____ Records supplied

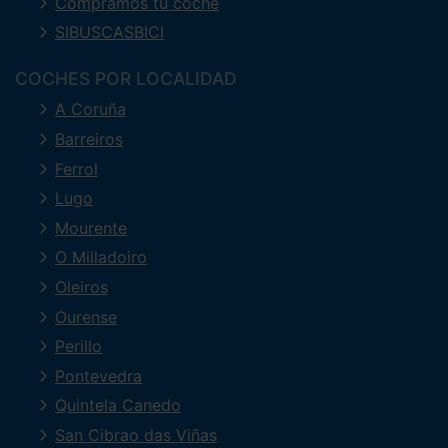
Compramos tu coche
SIBUSCASBICI
COCHES POR LOCALIDAD
A Coruña
Barreiros
Ferrol
Lugo
Mourente
O Milladoiro
Oleiros
Ourense
Perillo
Pontevedra
Quintela Canedo
San Cibrao das Viñas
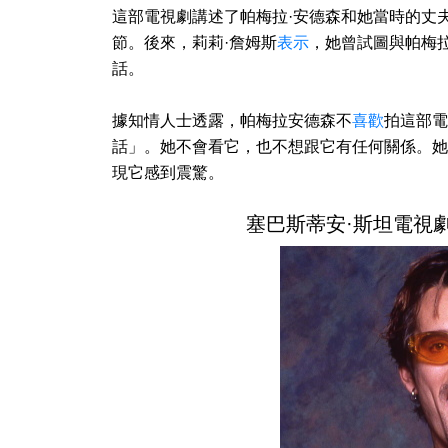
這部電視劇講述了帕梅拉·安德森和她當時的丈
節。後來，莉莉·詹姆斯
表示
，她曾試圖與帕梅
話。
據知情人士透露，帕梅拉安德森不
喜歡
拍這部電
話」。她不會看它，也不想跟它有任何關係。她
現它感到震驚。
塞巴斯蒂安·斯坦電視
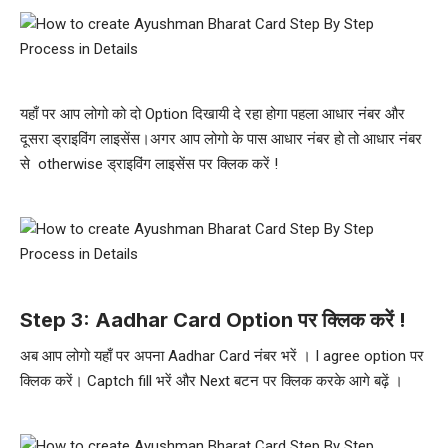
यहाँ पर आप लोगो को दो Option दिखायी दे रहा होगा पहला आधार नंबर और
दूसरा ड्राइविंग लाइसेंस।अगर आप लोगो के पास आधार नंबर हो तो आधार नंबर
से otherwise ड्राइविंग लाइसेंस पर क्लिक करें !
Step 3: Aadhar Card Option पर क्लिक करें !
अब आप लोगो यहाँ पर अपना Aadhar Card नंबर भरें । I agree option पर
क्लिक करें। Captch fill भरें और Next बटन पर क्लिक करके आगे बढ़ें ।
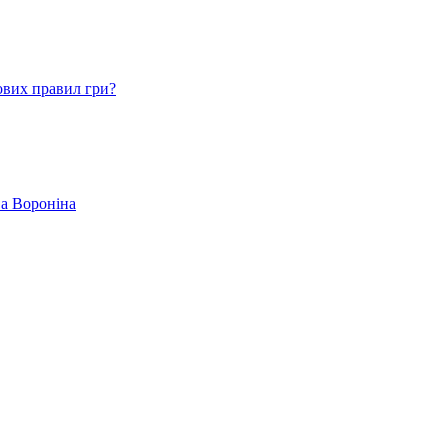
ових правил гри?
ва Вороніна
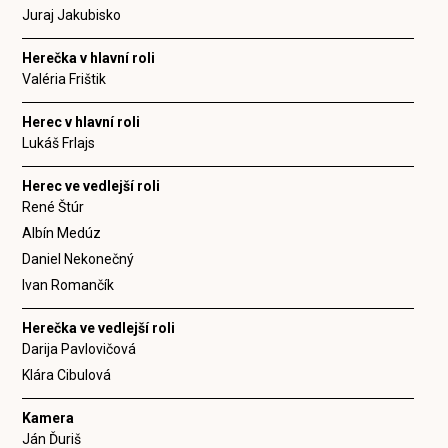
Juraj Jakubisko
Herečka v hlavní roli
Valéria Frištik
Herec v hlavní roli
Lukáš Frlajs
Herec ve vedlejší roli
René Štúr
Albín Medúz
Daniel Nekonečný
Ivan Romančík
Herečka ve vedlejší roli
Darija Pavlovičová
Klára Cibulová
Kamera
Ján Ďuriš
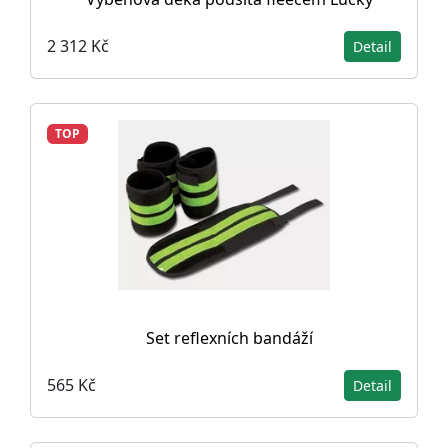
2 312 Kč
Detail
TOP
Set reflexních bandáží
565 Kč
Detail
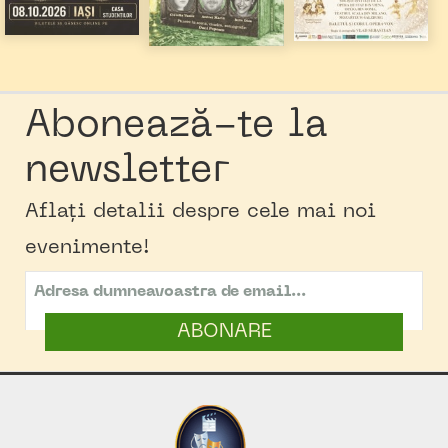
Abonează-te la
newsletter
Aflați detalii despre cele mai noi
evenimente!
ABONARE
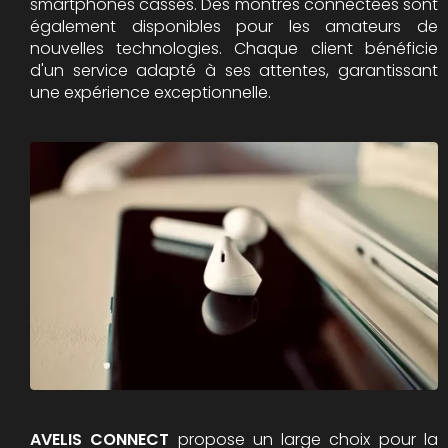
smartphones cassés. Des montres connectées sont
également disponibles pour les amateurs de
nouvelles technologies. Chaque client bénéficie
d'un service adapté à ses attentes, garantissant
une expérience exceptionnelle.
AVELIS CONNECT
propose un large choix pour la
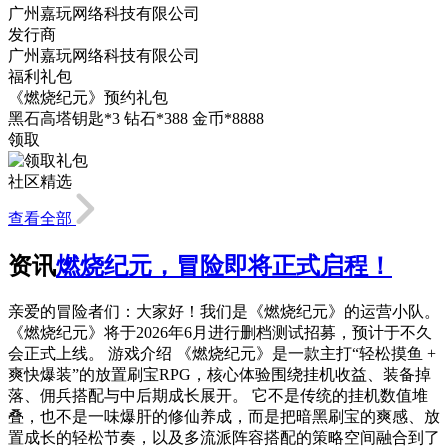
广州嘉玩网络科技有限公司
发行商
广州嘉玩网络科技有限公司
福利礼包
《燃烧纪元》预约礼包
黑石高塔钥匙*3 钻石*388 金币*8888
领取
社区精选
查看全部
资讯
燃烧纪元，冒险即将正式启程！
亲爱的冒险者们：大家好！我们是《燃烧纪元》的运营小队。
《燃烧纪元》将于2026年6月进行删档测试招募，预计于不久
会正式上线。 游戏介绍 《燃烧纪元》是一款主打“轻松摸鱼 +
爽快爆装”的放置刷宝RPG，核心体验围绕挂机收益、装备掉
落、佣兵搭配与中后期成长展开。 它不是传统的挂机数值堆
叠，也不是一味爆肝的修仙养成，而是把暗黑刷宝的爽感、放
置成长的轻松节奏，以及多流派阵容搭配的策略空间融合到了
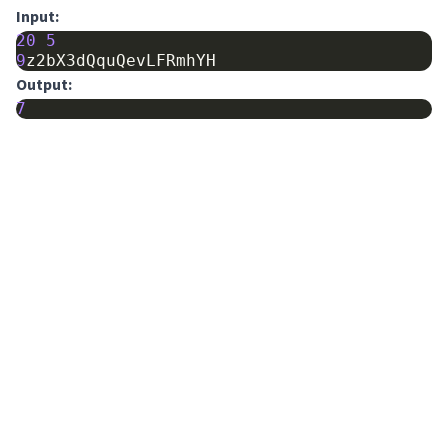
Input:
20
5
9
z2bX3dQquQevLFRmhYH
Output:
7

________

**Exercise description**
Where does the word "Aadhar" appear in the listing? List each line that holds it.

**Task result**
Step 3: Aadhar Card Option पर क्लिक करें !
अब आप लोगो यहाँ पर अपना Aadhar Card नंबर भरें । I agree option पर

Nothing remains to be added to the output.